DESCRIPTION OF THE TASK — Please copy the data below exactly; none of the pictures in it belong in the copy.
(RECORDED INFORMATION)
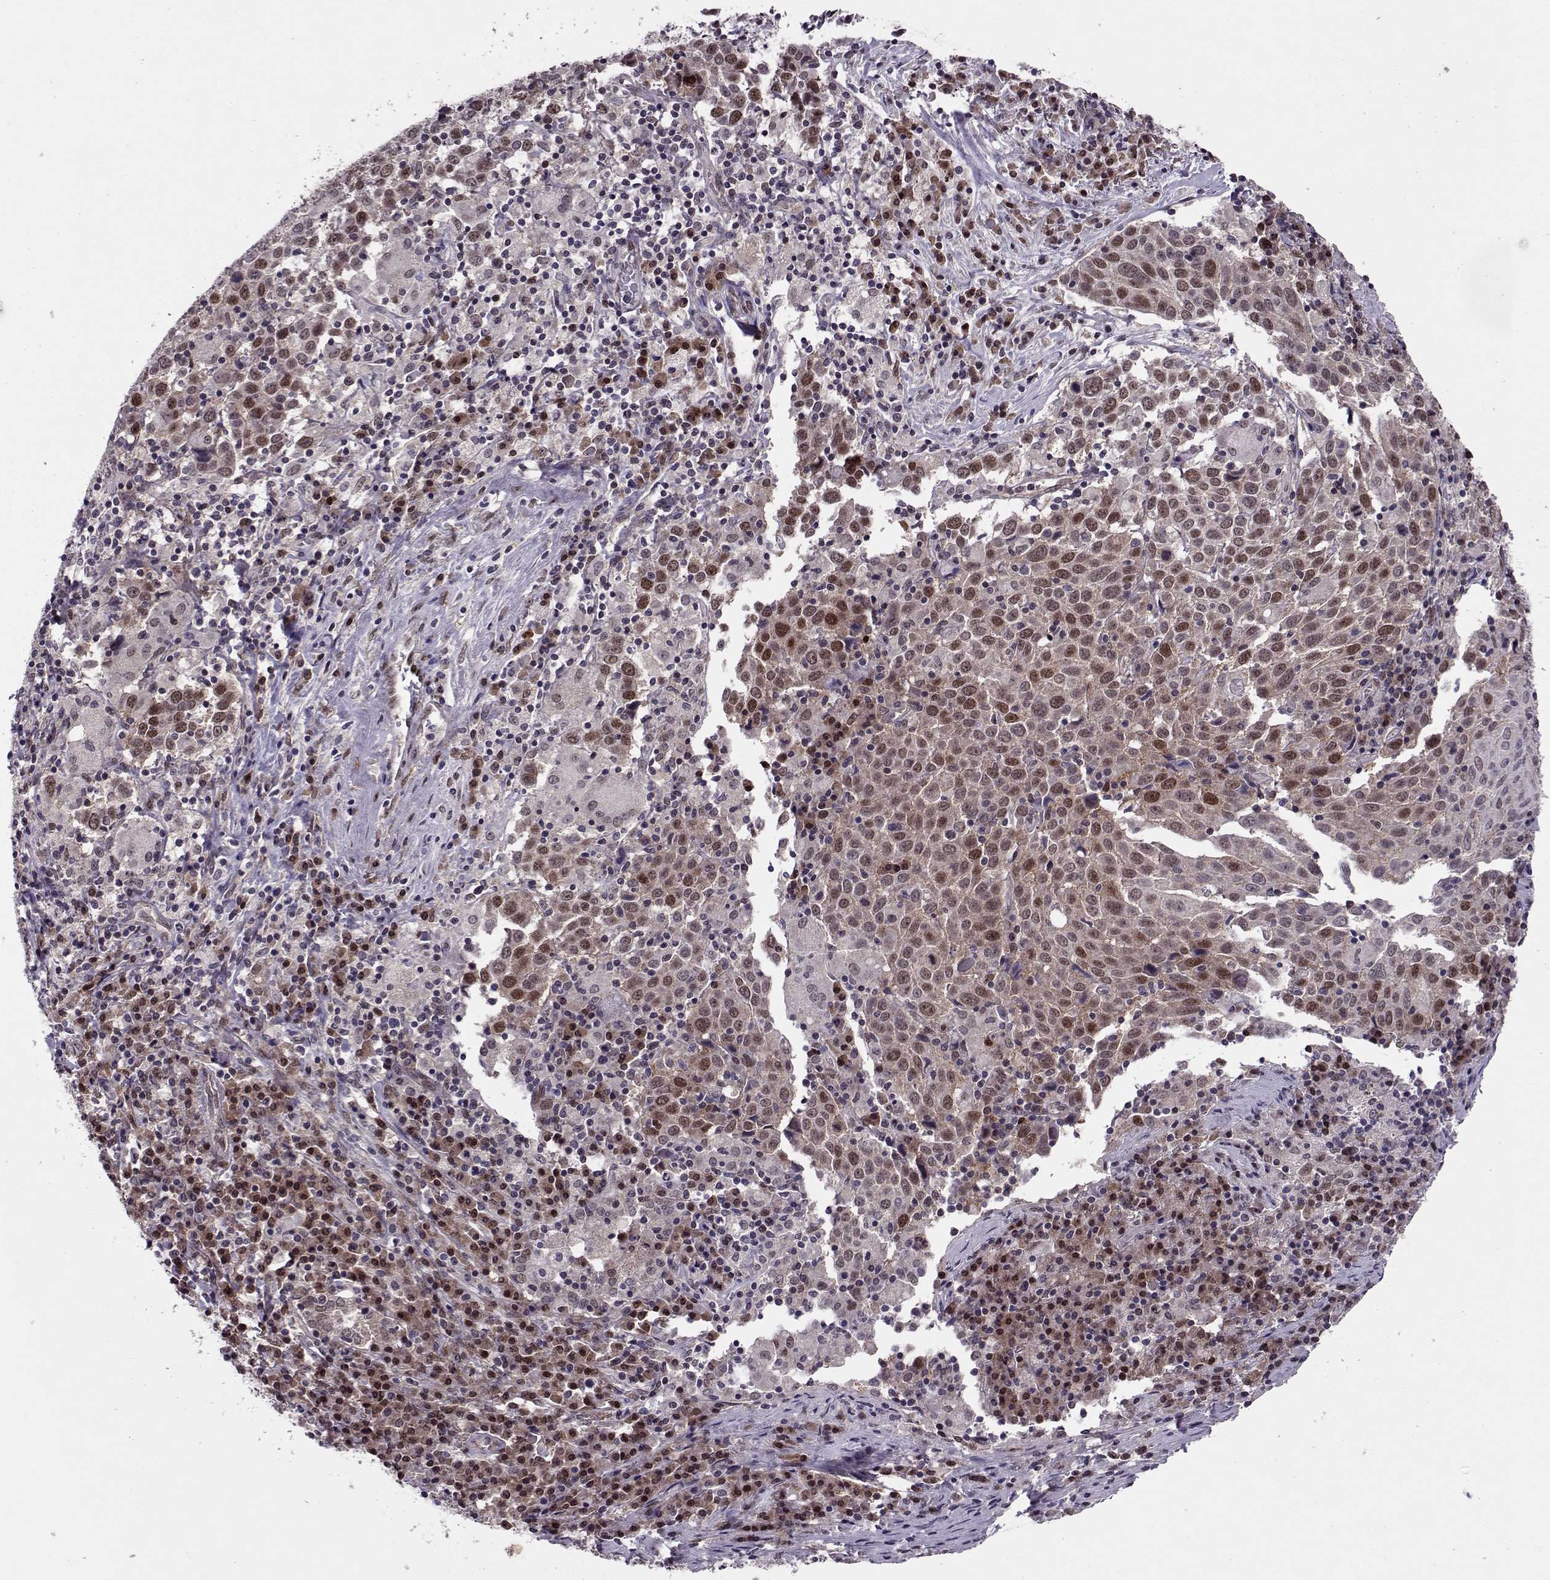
{"staining": {"intensity": "moderate", "quantity": "25%-75%", "location": "nuclear"}, "tissue": "lung cancer", "cell_type": "Tumor cells", "image_type": "cancer", "snomed": [{"axis": "morphology", "description": "Squamous cell carcinoma, NOS"}, {"axis": "topography", "description": "Lung"}], "caption": "Lung cancer stained with DAB (3,3'-diaminobenzidine) immunohistochemistry shows medium levels of moderate nuclear staining in about 25%-75% of tumor cells.", "gene": "CDK4", "patient": {"sex": "male", "age": 57}}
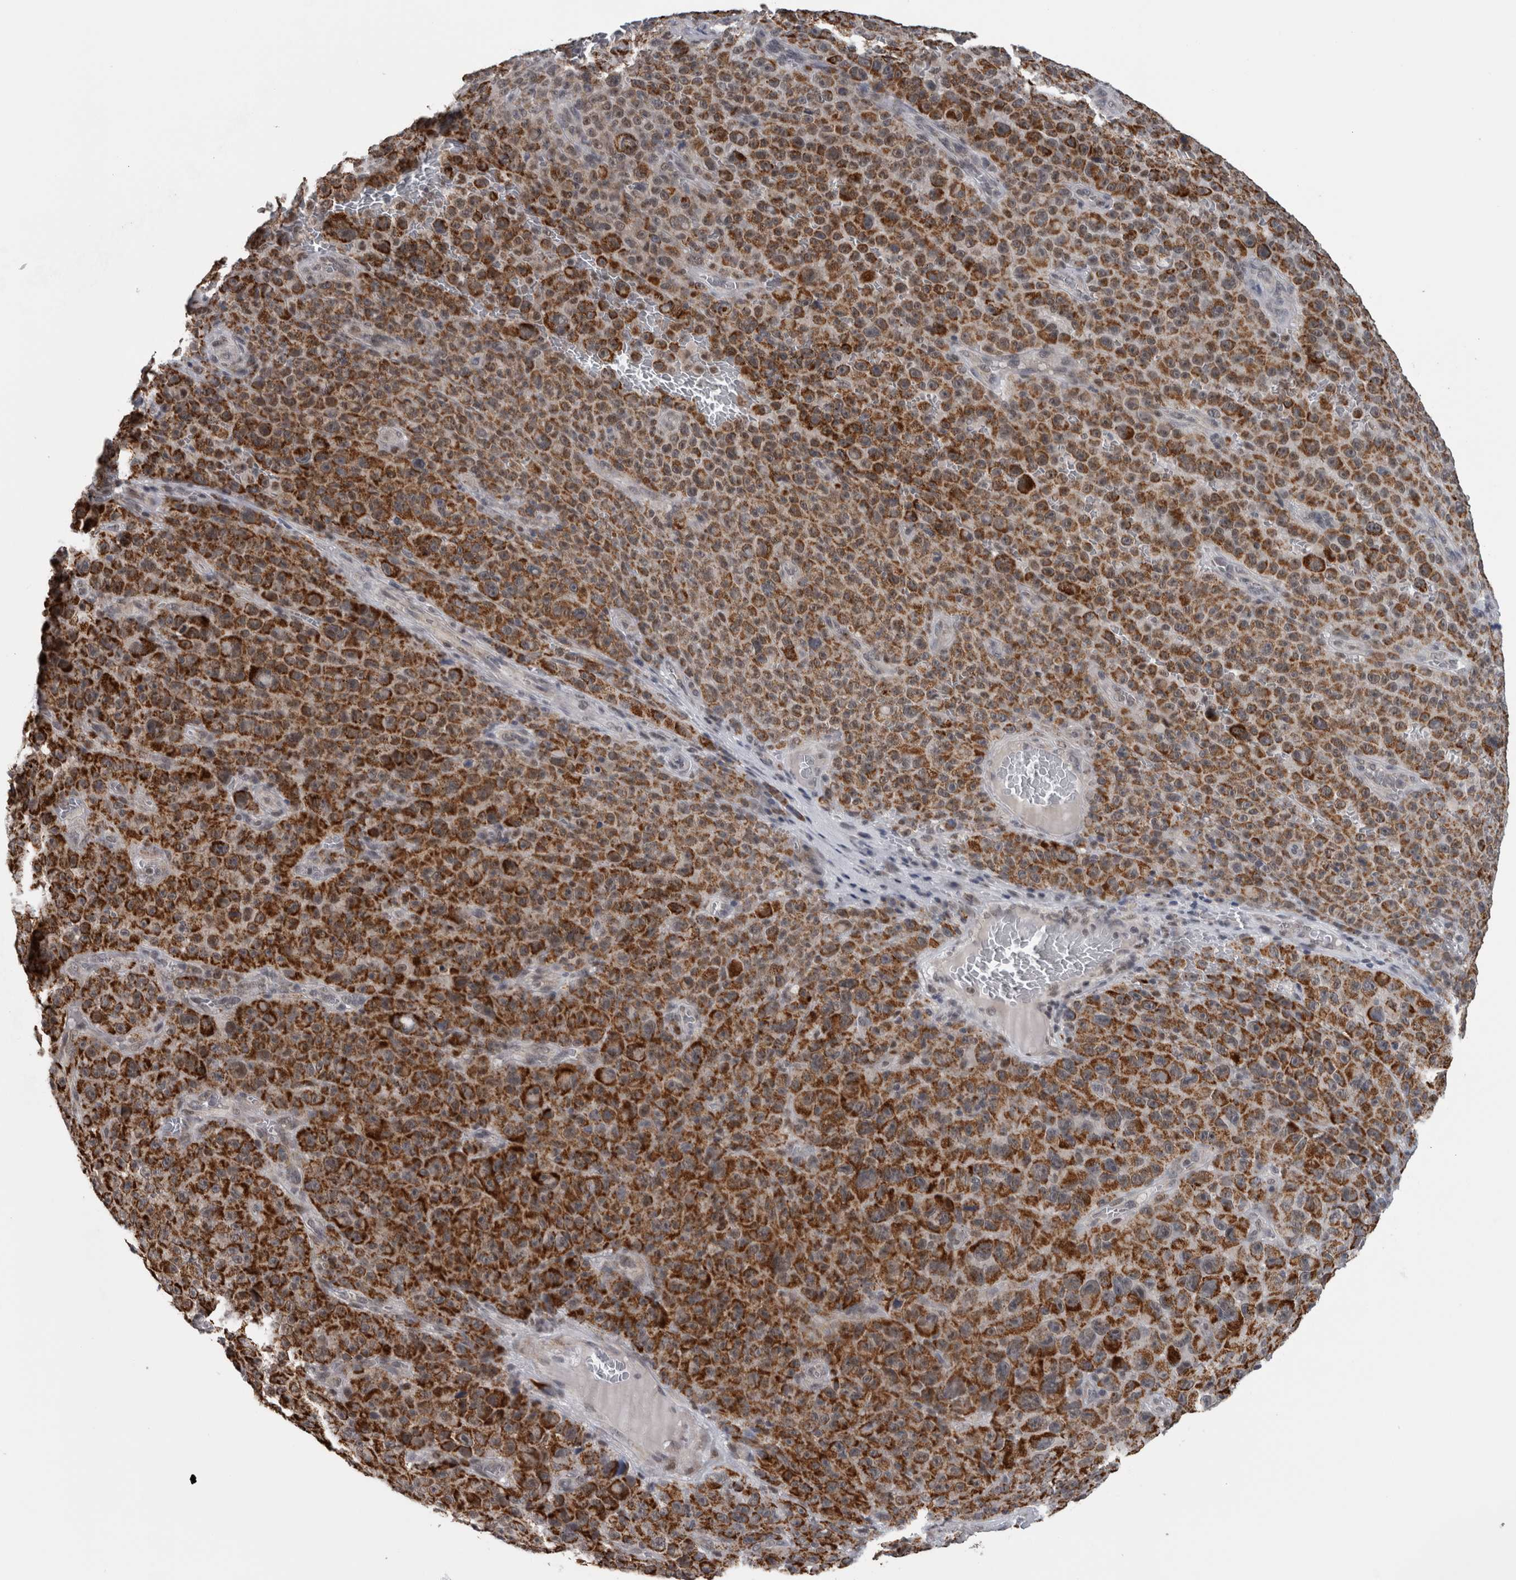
{"staining": {"intensity": "strong", "quantity": ">75%", "location": "cytoplasmic/membranous"}, "tissue": "melanoma", "cell_type": "Tumor cells", "image_type": "cancer", "snomed": [{"axis": "morphology", "description": "Malignant melanoma, NOS"}, {"axis": "topography", "description": "Skin"}], "caption": "Brown immunohistochemical staining in human melanoma shows strong cytoplasmic/membranous positivity in approximately >75% of tumor cells.", "gene": "OR2K2", "patient": {"sex": "female", "age": 82}}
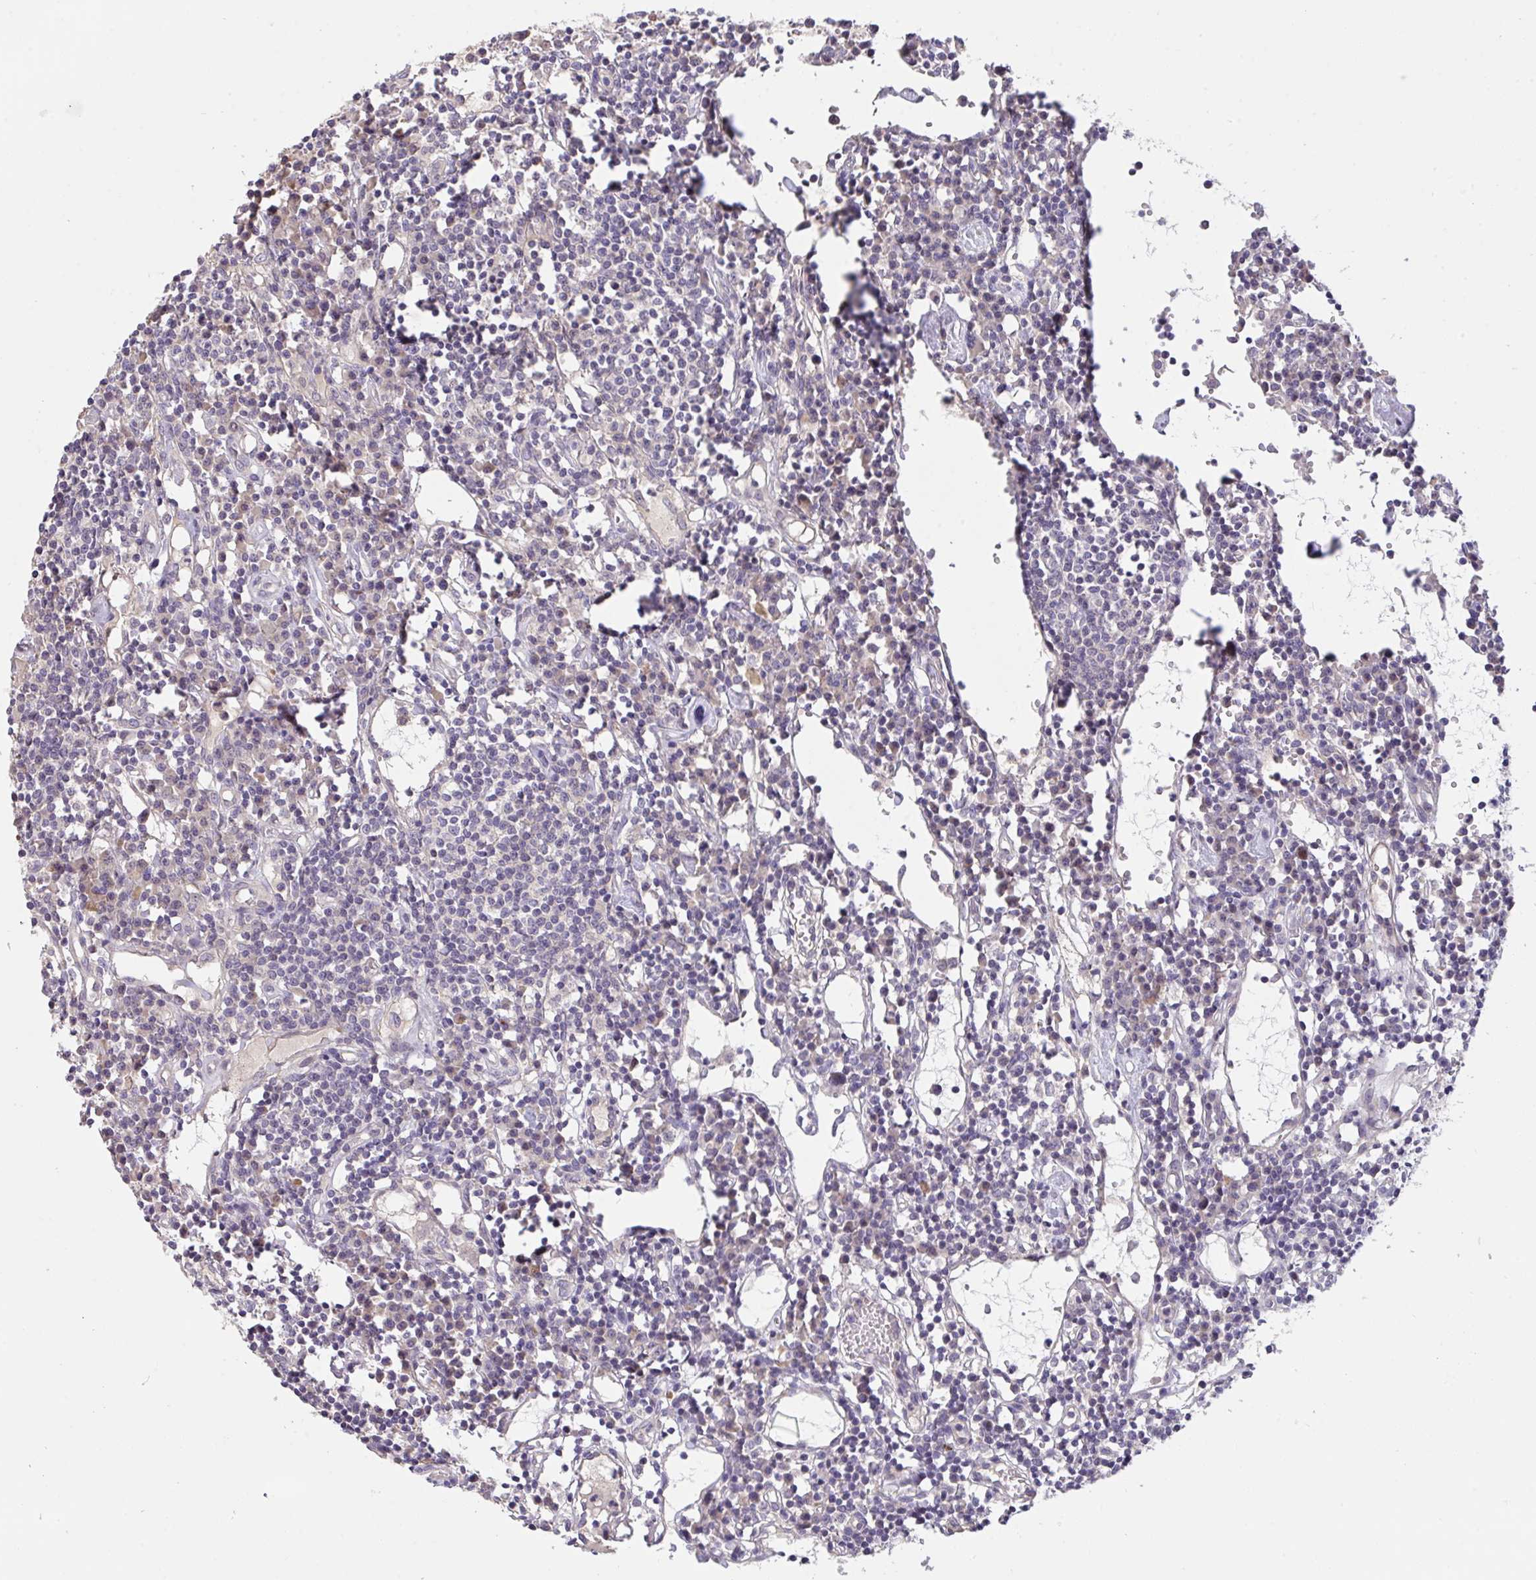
{"staining": {"intensity": "negative", "quantity": "none", "location": "none"}, "tissue": "lymph node", "cell_type": "Germinal center cells", "image_type": "normal", "snomed": [{"axis": "morphology", "description": "Normal tissue, NOS"}, {"axis": "topography", "description": "Lymph node"}], "caption": "DAB (3,3'-diaminobenzidine) immunohistochemical staining of normal lymph node shows no significant expression in germinal center cells.", "gene": "C19orf54", "patient": {"sex": "female", "age": 78}}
(End RECORDED INFORMATION)
EXERCISE SOLUTION —
{"staining": {"intensity": "moderate", "quantity": "25%-75%", "location": "nuclear"}, "tissue": "lung cancer", "cell_type": "Tumor cells", "image_type": "cancer", "snomed": [{"axis": "morphology", "description": "Squamous cell carcinoma, NOS"}, {"axis": "topography", "description": "Lung"}], "caption": "Lung cancer stained with DAB (3,3'-diaminobenzidine) immunohistochemistry shows medium levels of moderate nuclear staining in about 25%-75% of tumor cells.", "gene": "CDK4", "patient": {"sex": "male", "age": 57}}
{"staining": {"intensity": "strong", "quantity": ">75%", "location": "cytoplasmic/membranous"}, "tissue": "melanoma", "cell_type": "Tumor cells", "image_type": "cancer", "snomed": [{"axis": "morphology", "description": "Malignant melanoma, NOS"}, {"axis": "topography", "description": "Skin"}], "caption": "Brown immunohistochemical staining in human melanoma shows strong cytoplasmic/membranous positivity in approximately >75% of tumor cells.", "gene": "OR2K2", "patient": {"sex": "female", "age": 82}}
{"staining": {"intensity": "negative", "quantity": "none", "location": "none"}, "tissue": "lymph node", "cell_type": "Germinal center cells", "image_type": "normal", "snomed": [{"axis": "morphology", "description": "Normal tissue, NOS"}, {"axis": "topography", "description": "Lymph node"}], "caption": "DAB (3,3'-diaminobenzidine) immunohistochemical staining of normal lymph node shows no significant expression in germinal center cells.", "gene": "C19orf54", "patient": {"sex": "female", "age": 78}}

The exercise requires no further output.